Cllr Cameron said that the first year contribution was necessary to show the commitment by the city and “a signal to the business community that we’re serious about this, that we’re serious about our reputation as a city and how we hold ourselves out to the world”.

Marshall Dallas explained that in November last year the Board had approved payment of £925,000 from EICC cash reserves to run Convention Edinburgh for the period from January 2024 to January 2026. He also said that following discussions with CEC Holdings, a company in which Cllrs Beal, Cameron and Doggart are Directors, it was agreed the contribution would be offset against loan stock (monies borrowed from the council).

John Dalley, was asked by Cllr Alys Mumford what would happen if the funding was not agreed but did not directly address that point. However, in the report the EICC had said that if a third party was engaged to run the Convention Bureau (one of the alternative suggestions to EICC continuing to run it for the council) it could lead to redundancies at EICC.

Cllr Phil Doggart criticised the council’s Executive Director of Place, Paul Lawrence reminding him that Mr Lawrence had said a year ago that a solution for Convention Edinburgh would be in place by the end of 2023. There was no funding request made in time for the council’s budget discussion earlier this year.

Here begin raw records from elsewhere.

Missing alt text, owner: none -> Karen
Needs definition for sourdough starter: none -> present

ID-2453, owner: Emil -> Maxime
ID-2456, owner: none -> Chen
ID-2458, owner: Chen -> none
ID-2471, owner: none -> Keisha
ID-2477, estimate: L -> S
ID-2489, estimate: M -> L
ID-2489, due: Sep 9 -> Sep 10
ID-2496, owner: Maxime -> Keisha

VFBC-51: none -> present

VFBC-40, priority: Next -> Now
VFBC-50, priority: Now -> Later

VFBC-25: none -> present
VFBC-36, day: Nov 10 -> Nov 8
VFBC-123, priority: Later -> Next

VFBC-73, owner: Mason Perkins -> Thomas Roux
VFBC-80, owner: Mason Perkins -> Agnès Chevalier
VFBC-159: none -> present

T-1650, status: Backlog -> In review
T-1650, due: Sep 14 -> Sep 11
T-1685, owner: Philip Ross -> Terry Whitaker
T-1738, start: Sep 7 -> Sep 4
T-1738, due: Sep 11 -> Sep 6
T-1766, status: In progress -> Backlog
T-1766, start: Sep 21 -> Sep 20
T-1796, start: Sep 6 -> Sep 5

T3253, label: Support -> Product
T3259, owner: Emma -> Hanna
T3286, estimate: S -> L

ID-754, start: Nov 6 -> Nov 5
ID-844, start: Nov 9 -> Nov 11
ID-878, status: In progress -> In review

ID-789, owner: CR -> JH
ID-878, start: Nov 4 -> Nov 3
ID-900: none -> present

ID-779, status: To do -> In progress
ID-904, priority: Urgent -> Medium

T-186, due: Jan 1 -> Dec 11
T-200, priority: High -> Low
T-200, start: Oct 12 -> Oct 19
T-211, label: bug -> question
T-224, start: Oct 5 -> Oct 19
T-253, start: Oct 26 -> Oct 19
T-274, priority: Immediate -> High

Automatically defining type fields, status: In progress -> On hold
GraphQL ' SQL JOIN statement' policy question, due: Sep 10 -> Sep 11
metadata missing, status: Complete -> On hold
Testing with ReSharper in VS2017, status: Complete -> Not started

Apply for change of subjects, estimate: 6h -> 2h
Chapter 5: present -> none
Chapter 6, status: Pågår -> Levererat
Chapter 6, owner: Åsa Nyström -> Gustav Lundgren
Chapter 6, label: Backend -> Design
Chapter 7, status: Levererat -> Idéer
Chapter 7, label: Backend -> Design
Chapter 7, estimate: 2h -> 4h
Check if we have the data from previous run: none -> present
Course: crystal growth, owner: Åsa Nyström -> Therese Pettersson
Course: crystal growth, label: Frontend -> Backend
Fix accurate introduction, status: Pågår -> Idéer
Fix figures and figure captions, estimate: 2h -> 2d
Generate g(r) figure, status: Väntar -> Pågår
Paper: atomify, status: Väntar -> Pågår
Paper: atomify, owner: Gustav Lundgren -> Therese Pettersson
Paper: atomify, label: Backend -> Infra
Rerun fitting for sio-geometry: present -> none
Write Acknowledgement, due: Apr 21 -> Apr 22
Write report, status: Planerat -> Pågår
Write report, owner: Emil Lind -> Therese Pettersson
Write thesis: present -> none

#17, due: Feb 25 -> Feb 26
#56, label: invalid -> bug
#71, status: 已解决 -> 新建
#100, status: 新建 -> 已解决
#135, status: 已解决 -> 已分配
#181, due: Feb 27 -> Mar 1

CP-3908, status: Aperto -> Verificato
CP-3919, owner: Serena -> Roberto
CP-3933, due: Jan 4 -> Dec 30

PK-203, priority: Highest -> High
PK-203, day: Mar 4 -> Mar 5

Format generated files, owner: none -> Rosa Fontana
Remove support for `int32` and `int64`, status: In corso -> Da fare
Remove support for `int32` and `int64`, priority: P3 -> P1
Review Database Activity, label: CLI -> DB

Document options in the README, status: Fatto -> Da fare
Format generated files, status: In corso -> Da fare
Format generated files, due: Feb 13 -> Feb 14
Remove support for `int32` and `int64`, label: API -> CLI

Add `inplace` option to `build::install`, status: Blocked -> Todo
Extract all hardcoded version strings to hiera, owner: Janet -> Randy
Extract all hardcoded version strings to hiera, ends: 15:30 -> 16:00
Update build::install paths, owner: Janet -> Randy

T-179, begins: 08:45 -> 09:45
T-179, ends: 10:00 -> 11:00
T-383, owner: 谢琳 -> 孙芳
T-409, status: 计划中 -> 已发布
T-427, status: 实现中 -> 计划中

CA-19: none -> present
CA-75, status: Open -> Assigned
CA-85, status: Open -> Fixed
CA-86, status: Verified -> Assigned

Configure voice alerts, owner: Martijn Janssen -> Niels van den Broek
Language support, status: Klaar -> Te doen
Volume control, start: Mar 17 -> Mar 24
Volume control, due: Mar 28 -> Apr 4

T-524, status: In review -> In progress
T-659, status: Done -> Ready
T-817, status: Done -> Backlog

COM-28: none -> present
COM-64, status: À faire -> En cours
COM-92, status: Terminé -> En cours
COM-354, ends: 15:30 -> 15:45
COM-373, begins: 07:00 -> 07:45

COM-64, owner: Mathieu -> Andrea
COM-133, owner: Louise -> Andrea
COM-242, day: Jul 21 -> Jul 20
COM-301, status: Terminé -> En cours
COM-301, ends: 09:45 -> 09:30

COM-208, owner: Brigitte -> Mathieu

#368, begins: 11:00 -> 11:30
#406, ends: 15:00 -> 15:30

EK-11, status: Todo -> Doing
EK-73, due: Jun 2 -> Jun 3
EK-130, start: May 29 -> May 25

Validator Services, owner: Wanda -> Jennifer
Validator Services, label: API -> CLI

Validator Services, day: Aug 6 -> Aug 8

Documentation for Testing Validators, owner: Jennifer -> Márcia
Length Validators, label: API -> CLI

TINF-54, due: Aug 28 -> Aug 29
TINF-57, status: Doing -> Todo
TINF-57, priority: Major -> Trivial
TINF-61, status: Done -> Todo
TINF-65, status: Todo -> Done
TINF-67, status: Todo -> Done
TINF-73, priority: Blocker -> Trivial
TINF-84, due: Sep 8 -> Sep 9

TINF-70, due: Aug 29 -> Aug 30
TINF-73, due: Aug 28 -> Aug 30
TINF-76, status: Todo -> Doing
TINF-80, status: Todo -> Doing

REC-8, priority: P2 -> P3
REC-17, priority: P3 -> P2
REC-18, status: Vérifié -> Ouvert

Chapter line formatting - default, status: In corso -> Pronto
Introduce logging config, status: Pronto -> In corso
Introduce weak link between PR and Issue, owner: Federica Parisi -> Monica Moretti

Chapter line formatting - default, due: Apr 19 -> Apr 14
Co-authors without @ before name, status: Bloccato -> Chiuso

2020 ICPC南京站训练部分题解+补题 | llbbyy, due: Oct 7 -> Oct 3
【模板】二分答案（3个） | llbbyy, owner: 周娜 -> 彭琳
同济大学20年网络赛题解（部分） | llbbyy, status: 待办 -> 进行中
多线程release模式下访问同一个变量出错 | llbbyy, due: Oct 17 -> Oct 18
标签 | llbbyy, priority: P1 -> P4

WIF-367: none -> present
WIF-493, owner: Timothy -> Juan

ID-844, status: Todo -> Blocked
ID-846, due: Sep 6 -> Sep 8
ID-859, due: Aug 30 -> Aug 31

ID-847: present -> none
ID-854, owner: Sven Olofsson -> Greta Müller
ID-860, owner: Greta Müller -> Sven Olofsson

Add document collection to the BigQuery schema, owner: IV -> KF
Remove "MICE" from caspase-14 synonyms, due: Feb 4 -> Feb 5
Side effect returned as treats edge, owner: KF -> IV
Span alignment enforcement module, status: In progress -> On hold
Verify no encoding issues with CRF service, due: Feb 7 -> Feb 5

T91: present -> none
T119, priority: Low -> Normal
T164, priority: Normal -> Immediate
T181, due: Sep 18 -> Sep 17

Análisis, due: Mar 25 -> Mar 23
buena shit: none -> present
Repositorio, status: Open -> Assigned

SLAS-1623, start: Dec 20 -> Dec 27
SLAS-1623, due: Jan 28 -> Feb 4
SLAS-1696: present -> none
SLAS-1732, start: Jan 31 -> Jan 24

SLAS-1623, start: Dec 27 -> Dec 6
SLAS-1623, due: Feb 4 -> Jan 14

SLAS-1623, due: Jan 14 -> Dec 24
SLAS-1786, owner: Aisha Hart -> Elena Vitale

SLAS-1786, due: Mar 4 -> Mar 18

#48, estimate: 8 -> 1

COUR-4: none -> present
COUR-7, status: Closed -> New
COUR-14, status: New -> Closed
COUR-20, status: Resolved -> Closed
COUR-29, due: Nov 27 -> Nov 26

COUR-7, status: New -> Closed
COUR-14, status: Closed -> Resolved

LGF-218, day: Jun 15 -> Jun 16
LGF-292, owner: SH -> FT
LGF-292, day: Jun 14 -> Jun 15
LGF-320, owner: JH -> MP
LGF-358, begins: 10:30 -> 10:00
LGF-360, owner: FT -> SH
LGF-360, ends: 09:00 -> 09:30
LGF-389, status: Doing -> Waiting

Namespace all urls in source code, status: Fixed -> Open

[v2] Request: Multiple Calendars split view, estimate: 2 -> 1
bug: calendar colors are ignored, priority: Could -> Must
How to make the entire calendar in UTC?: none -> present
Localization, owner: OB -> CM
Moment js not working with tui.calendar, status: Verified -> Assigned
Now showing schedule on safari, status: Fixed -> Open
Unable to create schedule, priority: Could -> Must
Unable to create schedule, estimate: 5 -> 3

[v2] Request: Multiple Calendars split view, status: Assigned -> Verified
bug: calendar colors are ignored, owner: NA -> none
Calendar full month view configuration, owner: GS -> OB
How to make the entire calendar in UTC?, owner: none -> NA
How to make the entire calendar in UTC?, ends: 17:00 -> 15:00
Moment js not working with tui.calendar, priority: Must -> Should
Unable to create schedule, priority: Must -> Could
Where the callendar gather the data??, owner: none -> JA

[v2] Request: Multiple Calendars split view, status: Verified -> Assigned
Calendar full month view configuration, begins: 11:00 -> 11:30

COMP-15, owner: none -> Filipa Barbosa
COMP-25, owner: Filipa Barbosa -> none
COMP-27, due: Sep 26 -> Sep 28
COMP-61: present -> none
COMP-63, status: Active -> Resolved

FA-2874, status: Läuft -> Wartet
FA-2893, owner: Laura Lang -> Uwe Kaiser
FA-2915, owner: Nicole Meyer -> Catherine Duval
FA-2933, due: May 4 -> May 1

Cllr Doggart picked up that Mr Dallas claimed that he was told it would be “too late” for it to be included in that round of finance talks. Cllr Doggart asked Paul Lawrence: “Can you tell me what went wrong?”

The reply offered was that it had taken council officers a significant amount of time to scrutinise and discuss the options submitted and reach a “mutually acceptable proposal”.

Opposition councillors Lesley Macinnes of the SNP Group and Neil Ross the LibDem Finance spokesperson agreed in asking why public money should be put forward for something which benefits private companies and organisations.

Later in the meeting Cllr Doggart referred to the past when he said: “I’m also taken by those who were quite willing to vote for the abolition of marketing Edinburgh, now backtracking, recognising that something has to be done and not recognising that it was the EICC that baled the council out in terms of what was required. I’m also struggling with the overt socialism that says private sector bad but public sector good and there’s no in between.

“I think people forget that the private sector pays a significant amount of tax to fund the public sector and all those people who work in the city who work for private sector organisations paying their council tax to this organisation so that we can pontificate on whatever we wish to pontificate if they didn’t have those jobs, the money wouldn’t come in. So let’s think about that as well.”

Edinburgh Tourism Action Group (ETAG) had backed the request for funding by EICC saying: “ETAG believes that there is a very clear need, and strong business case, for ensuring that the current ‘guardianship model’ evolves into a more formalised, longer term structure with the resources required to ensure that Edinburgh can deliver the convention bureau services required in order for the city to effectively compete in the highly competitive, global Meetings, Incentives, Conferences and Exhibitions (MICE) market, also referred to as Business Events, and deliver the ambitions of the Edinburgh 2030 Tourism Strategy.”

The board of the EICC have been asked for comment, but it is not clear what the rejection will mean for the organisation.